I don't understand why insurance companies do this when they know people will check and compare for the best deal. It just drives me away from them thinking they are rip off...!!


----------



## Davemm (Mar 9, 2009)

just done mine, gone from £407 third party to £312 fully comp with an additional driver. 

They would beat the new price but not do a fully comp policy, because the car value is to low. really cant stand insurance company's and really don't see how they can get their prices.


----------



## danwel (Feb 18, 2007)

craigeh123 said:


> Admiral multicar . Renewal 830 re enter details quote of 560 . What a joke , however this time cheaper cheaper to do separates elsewhere


It's scandalous, you essentially get penalised for being an existing customer!


----------



## craigeh123 (Dec 26, 2011)

Its like they think we are to dumb to check . It took me 10 minutes


----------



## Natalie (Jan 19, 2011)

You get people that will just auto renew though, lad at work was saying he's been doing it for years with his home insurance because he didn't think there would be much difference. Found out he could save himself a couple of hundred a year by changing.


----------



## Naddy37 (Oct 27, 2005)

Audi m8 said:


> I don't understand why insurance companies do this when they know people will check and compare for the best deal.

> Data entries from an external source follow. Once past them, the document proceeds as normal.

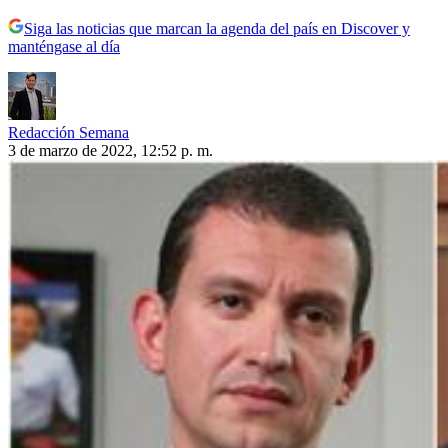
Siga las noticias que marcan la agenda del país en Discover y
manténgase al día
Redacción Semana
3 de marzo de 2022, 12:52 p. m.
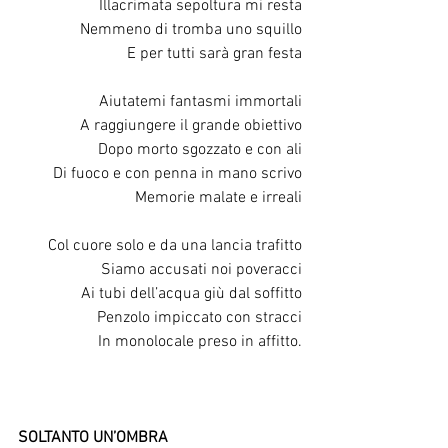
Illacrimata sepoltura mi resta
Nemmeno di tromba uno squillo
E per tutti sarà gran festa
Aiutatemi fantasmi immortali
A raggiungere il grande obiettivo
Dopo morto sgozzato e con ali
Di fuoco e con penna in mano scrivo
Memorie malate e irreali
Col cuore solo e da una lancia trafitto
Siamo accusati noi poveracci
Ai tubi dell’acqua giù dal soffitto
Penzolo impiccato con stracci
In monolocale preso in affitto.
SOLTANTO UN’OMBRA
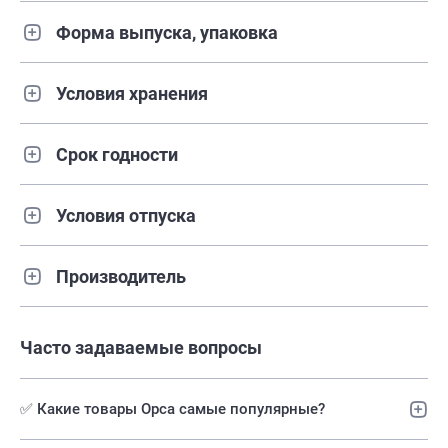
Форма выпуска, упаковка
Условия хранения
Срок годности
Условия отпуска
Производитель
Часто задаваемые вопросы
✅ Какие товары Орса самые популярные?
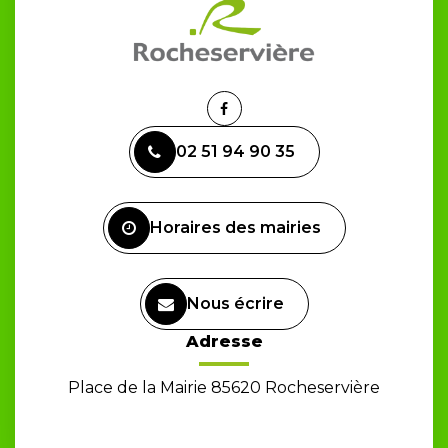
Lien
vers
02 51 94 90 35
le
compte
Facebook
Horaires des mairies
Nous écrire
Adresse
Place de la Mairie 85620 Rocheservière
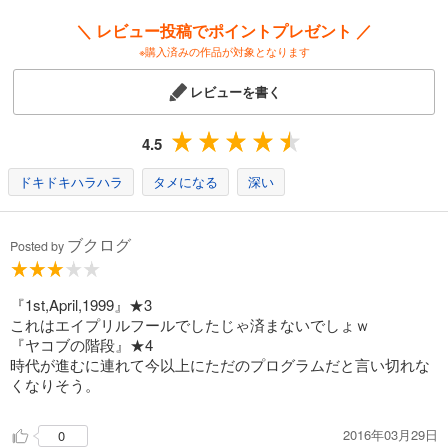
あらすじを表示する
＼ レビュー投稿でポイントプレゼント ／
Ｑ．Ｅ．Ｄ．―証明終了―（１３）
※購入済みの作品が対象となります
594
円 (税込)
カート
レビューを書く
完結
試し読み
4.5
あらすじを表示する
ドキドキハラハラ
タメになる
深い
Ｑ．Ｅ．Ｄ．―証明終了―（１４）
594
円 (税込)
カート
ブクログ
Posted by
完結
試し読み
あらすじを表示する
『1st,April,1999』★3
これはエイプリルフールでしたじゃ済まないでしょｗ
Ｑ．Ｅ．Ｄ．―証明終了―（１５）
『ヤコブの階段』★4
594
円 (税込)
時代が進むに連れて今以上にただのプログラムだと言い切れな
カート
くなりそう。
完結
試し読み
2016年03月29日
0
あらすじを表示する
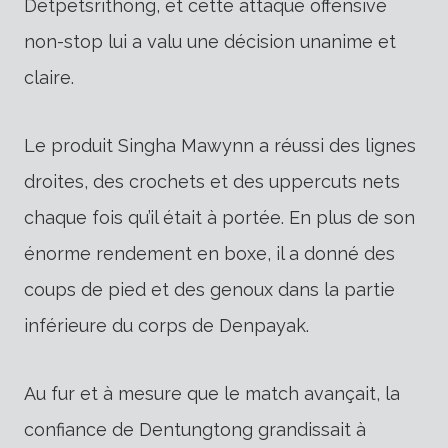
Detpetsrithong, et cette attaque offensive
non-stop lui a valu une décision unanime et
claire.
Le produit Singha Mawynn a réussi des lignes
droites, des crochets et des uppercuts nets
chaque fois qu’il était à portée. En plus de son
énorme rendement en boxe, il a donné des
coups de pied et des genoux dans la partie
inférieure du corps de Denpayak.
Au fur et à mesure que le match avançait, la
confiance de Dentungtong grandissait à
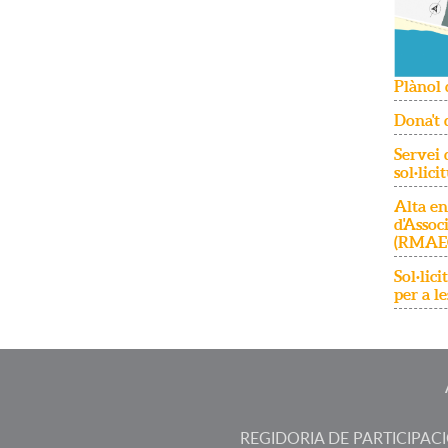
Plànol 
Dona't 
Servei 
sol·lici
Alta en
d'Assoc
(RMAE
Sol·lic
per a le
REGIDORIA DE PARTICIPAC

And get a MeerKat if you go to the right peeps.....


----------



## Guitarjon (Jul 13, 2012)

Me and my partner were with them. Right rob dogs. Even when they were the cheapest I the first year they tried to charge us for all sorts. Wouldn't go with them again on principle.


----------



## danwel (Feb 18, 2007)

craigeh123 said:


> Its like they think we are to dumb to check . It took me 10 minutes


Surprising how many just renew though


----------